▶ Records provided:
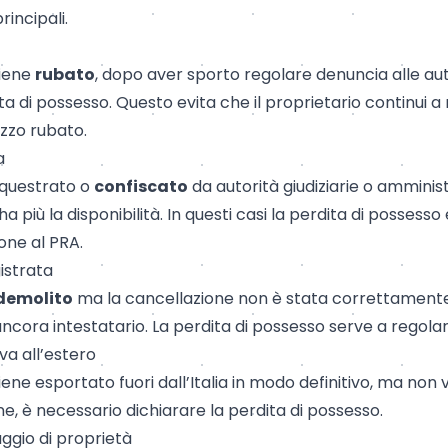
rincipali.
viene
rubato
, dopo aver sporto regolare denuncia alle aut
 di possesso. Questo evita che il proprietario continui a 
zzo rubato.
a
sequestrato o
confiscato
da autorità giudiziarie o amministr
a più la disponibilità. In questi casi la perdita di possess
one al PRA.
istrata
demolito
ma la cancellazione non è stata correttamente r
ancora intestatario. La perdita di possesso serve a regolar
va all’estero
ene esportato fuori dall’Italia in modo definitivo, ma non 
ne, è necessario dichiarare la perdita di possesso.
ggio di proprietà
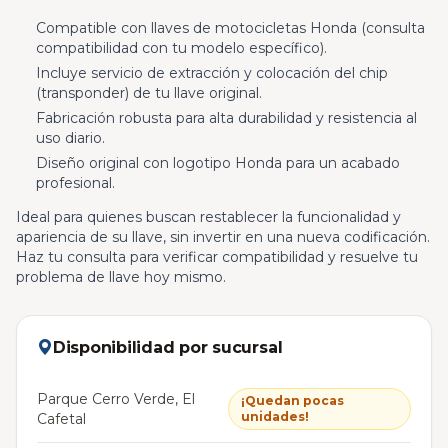
Compatible con llaves de motocicletas Honda (consulta
compatibilidad con tu modelo específico).
Incluye servicio de extracción y colocación del chip
(transponder) de tu llave original.
Fabricación robusta para alta durabilidad y resistencia al
uso diario.
Diseño original con logotipo Honda para un acabado
profesional.
Ideal para quienes buscan restablecer la funcionalidad y
apariencia de su llave, sin invertir en una nueva codificación.
Haz tu consulta para verificar compatibilidad y resuelve tu
problema de llave hoy mismo.
Disponibilidad por sucursal
Parque Cerro Verde, El
¡Quedan pocas
unidades!
Cafetal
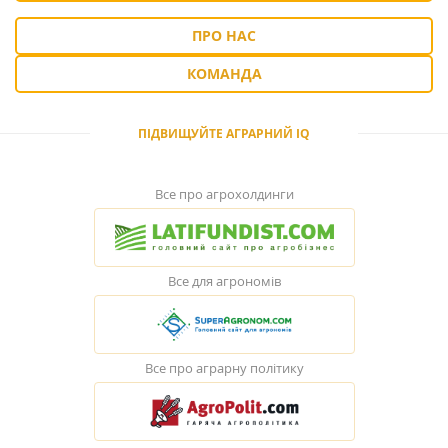
ПРО НАС
КОМАНДА
ПІДВИЩУЙТЕ АГРАРНИЙ IQ
Все про агрохолдинги
Все для агрономів
Все про аграрну політику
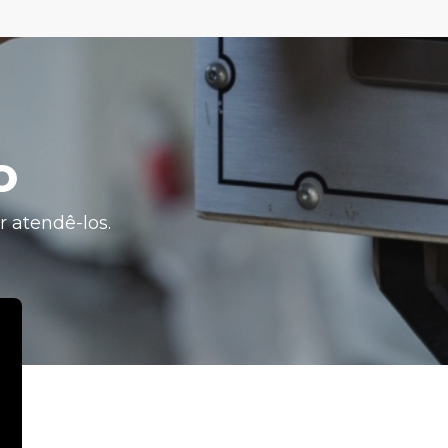
o
 atendê-los.
LINKS RÁPIDOS
C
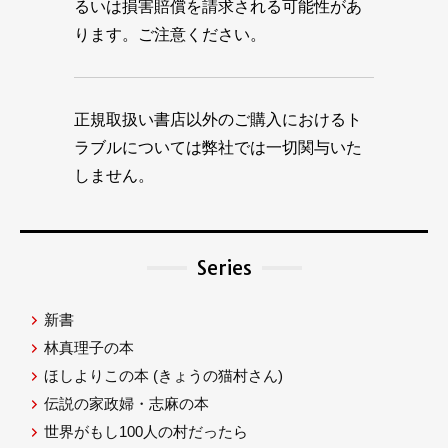
るいは損害賠償を請求される可能性があ
ります。ご注意ください。
正規取扱い書店以外のご購入におけるト
ラブルについては弊社では一切関与いた
しません。
Series
新書
林真理子の本
ほしよりこの本
(きょうの猫村さん)
伝説の家政婦・志麻の本
世界がもし100人の村だったら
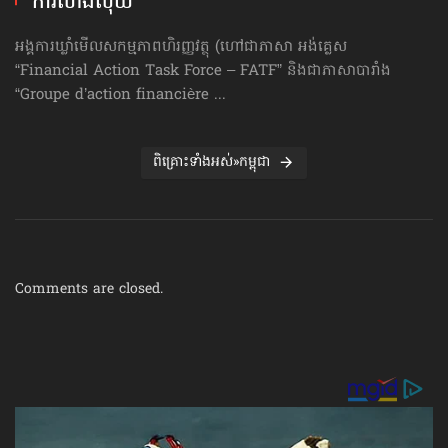
ការលាងលុយ
អង្គការឃ្លាំមើលសកម្មភាពហិរញ្ញវត្ថុ (ហៅ​ជា​ភាសា អង់គ្លេស
“Financial Action Task Force – FATF” និងជាភាសាបារាំង
“Groupe d’action financière ...
ពិគ្រោះទាំងអស់»កម្ពុជា
Comments are closed.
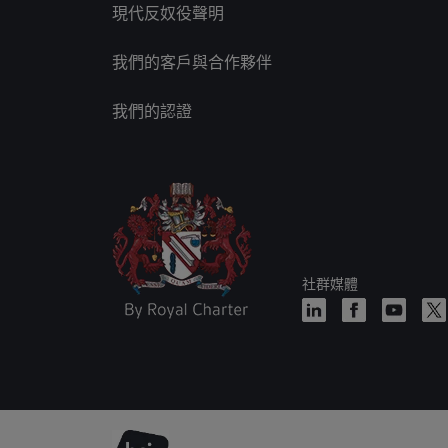
現代反奴役聲明
我們的客戶與合作夥伴
我們的認證
社群媒體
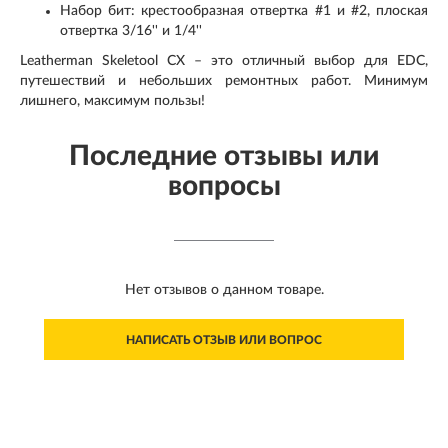
Набор бит: крестообразная отвертка #1 и #2, плоская
отвертка 3/16'' и 1/4''
Leatherman Skeletool CX – это отличный выбор для EDC,
путешествий и небольших ремонтных работ. Минимум
лишнего, максимум пользы!
Последние отзывы или
вопросы
Нет отзывов о данном товаре.
НАПИСАТЬ ОТЗЫВ ИЛИ ВОПРОС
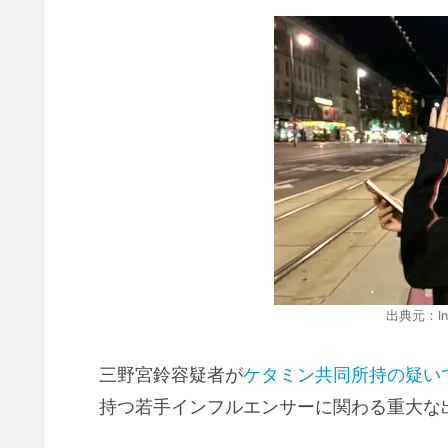
出典元：In
三野宮鈴容疑者が
ケタミン共同所持の疑い
持つ若手インフルエンサーに関わる重大な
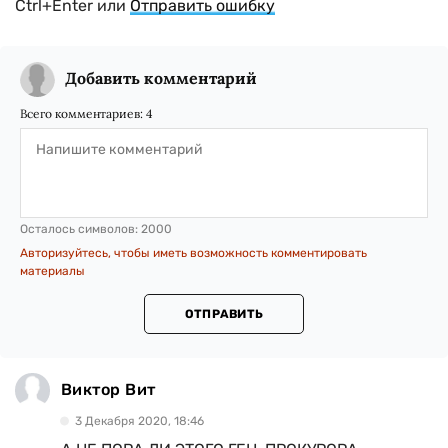
Ctrl+Enter или
Отправить ошибку
Добавить комментарий
Всего комментариев:
4
Осталось символов:
2000
Авторизуйтесь, чтобы иметь возможность комментировать
материалы
ОТПРАВИТЬ
Виктор Вит
3 Декабря 2020, 18:46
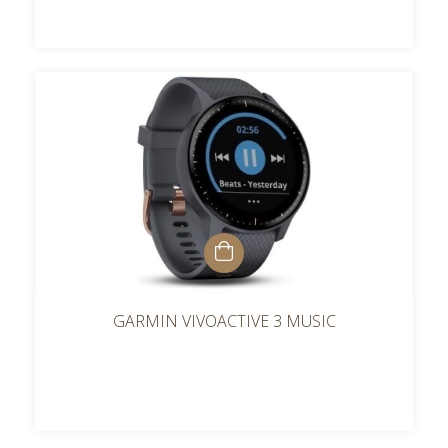
GARMIN VIVOACTIVE 3 MUSIC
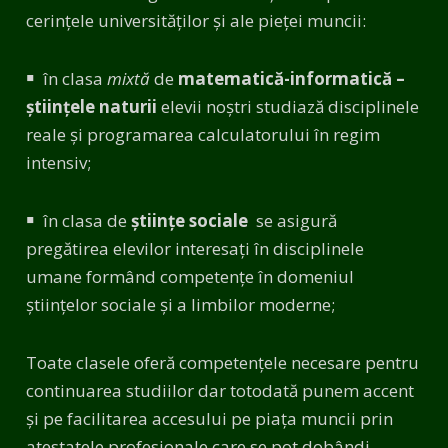
cerinţele universităţilor şi ale pieţei muncii:
￭ în clasa
mixtă
de
matematică-informatică –
științele naturii
elevii noştri studiază disciplinele
reale şi programarea calculatorului în regim
intensiv;
￭ în clasa de
ştiinţe sociale
se asigură
pregătirea elevilor interesaţi în disciplinele
umane formând competenţe în domeniul
ştiinţelor sociale şi a limbilor moderne;
Toate clasele oferă competențele necesare pentru
continuarea studiilor dar totodată punem accent
și pe facilitarea accesului pe piața muncii prin
atestatele profesionale care se pot dobândi.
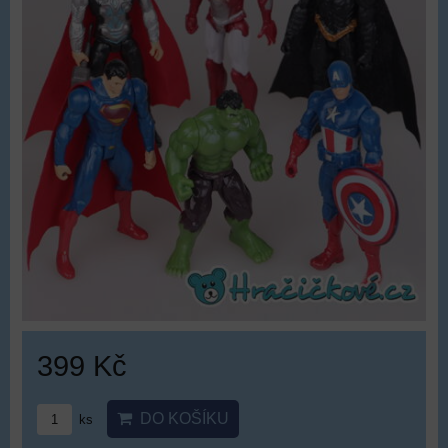
399 Kč
DO KOŠÍKU
ks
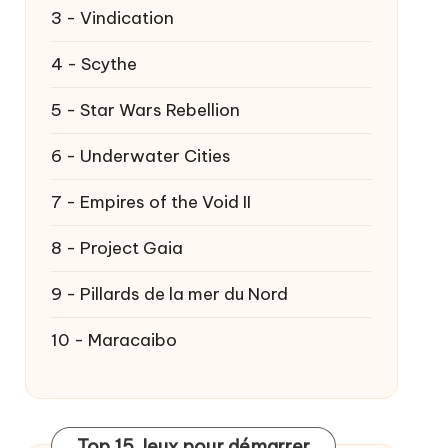
3 - Vindication
4 - Scythe
5 - Star Wars Rebellion
6 - Underwater Cities
7 - Empires of the Void II
8 - Project Gaia
9 - Pillards de la mer du Nord
10 - Maracaibo
Top 15 Jeux pour démarrer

▶ What you should do: Extract the text from every one of the records above, reproducing each line unchanged and in order. Leave the pictures out of your answer.

▶ Task result:
rincipali.
viene
rubato
, dopo aver sporto regolare denuncia alle aut
 di possesso. Questo evita che il proprietario continui a 
zzo rubato.
a
sequestrato o
confiscato
da autorità giudiziarie o amministr
a più la disponibilità. In questi casi la perdita di possess
one al PRA.
istrata
demolito
ma la cancellazione non è stata correttamente r
ancora intestatario. La perdita di possesso serve a regolar
va all’estero
ene esportato fuori dall’Italia in modo definitivo, ma non 
ne, è necessario dichiarare la perdita di possesso.
ggio di proprietà
Compatible con llaves de motocicletas Honda (consulta
compatibilidad con tu modelo específico).
Incluye servicio de extracción y colocación del chip
(transponder) de tu llave original.
Fabricación robusta para alta durabilidad y resistencia al
uso diario.
Diseño original con logotipo Honda para un acabado
profesional.
Ideal para quienes buscan restablecer la funcionalidad y
apariencia de su llave, sin invertir en una nueva codificación.
Haz tu consulta para verificar compatibilidad y resuelve tu
problema de llave hoy mismo.
Disponibilidad por sucursal
Parque Cerro Verde, El
¡Quedan pocas
unidades!
Cafetal
ПРО НАС
КОМАНДА
ПІДВИЩУЙТЕ АГРАРНИЙ IQ
Все про агрохолдинги
Все для агрономів
Все про аграрну політику
o
 atendê-los.
LINKS RÁPIDOS
C
るいは損害賠償を請求される可能性があ
ります。ご注意ください。
正規取扱い書店以外のご購入におけるト
ラブルについては弊社では一切関与いた
しません。
Series
新書
林真理子の本
ほしよりこの本
(きょうの猫村さん)
伝説の家政婦・志麻の本
世界がもし100人の村だったら
ការលាងលុយ
អង្គការឃ្លាំមើលសកម្មភាពហិរញ្ញវត្ថុ (ហៅ​ជា​ភាសា អង់គ្លេស
“Financial Action Task Force – FATF” និងជាភាសាបារាំង
“Groupe d’action financière ...
ពិគ្រោះទាំងអស់»កម្ពុជា
Comments are closed.
現代反奴役聲明
我們的客戶與合作夥伴
我們的認證
社群媒體
Набор бит: крестообразная отвертка #1 и #2, плоская
отвертка 3/16'' и 1/4''
Leatherman Skeletool CX – это отличный выбор для EDC,
путешествий и небольших ремонтных работ. Минимум
лишнего, максимум пользы!
Последние отзывы или
вопросы
Нет отзывов о данном товаре.
НАПИСАТЬ ОТЗЫВ ИЛИ ВОПРОС
出典元：In
三野宮鈴容疑者が
ケタミン共同所持の疑い
持つ若手インフルエンサーに関わる重大な
Ctrl+Enter или
Отправить ошибку
Добавить комментарий
Всего комментариев:
4
Осталось символов:
2000
Авторизуйтесь, чтобы иметь возможность комментировать
материалы
ОТПРАВИТЬ
Виктор Вит
3 Декабря 2020, 18:46
GARMIN VIVOACTIVE 3 MUSIC
cerinţele universităţilor şi ale pieţei muncii:
￭ în clasa
mixtă
de
matematică-informatică –
științele naturii
elevii noştri studiază disciplinele
reale şi programarea calculatorului în regim
intensiv;
￭ în clasa de
ştiinţe sociale
se asigură
pregătirea elevilor interesaţi în disciplinele
umane formând competenţe în domeniul
ştiinţelor sociale şi a limbilor moderne;
Toate clasele oferă competențele necesare pentru
continuarea studiilor dar totodată punem accent
și pe facilitarea accesului pe piața muncii prin
atestatele profesionale care se pot dobândi.
399 Kč
DO KOŠÍKU
ks
3 - Vindication
4 - Scythe
5 - Star Wars Rebellion
6 - Underwater Cities
7 - Empires of the Void II
8 - Project Gaia
9 - Pillards de la mer du Nord
10 - Maracaibo
Top 15 Jeux pour démarrer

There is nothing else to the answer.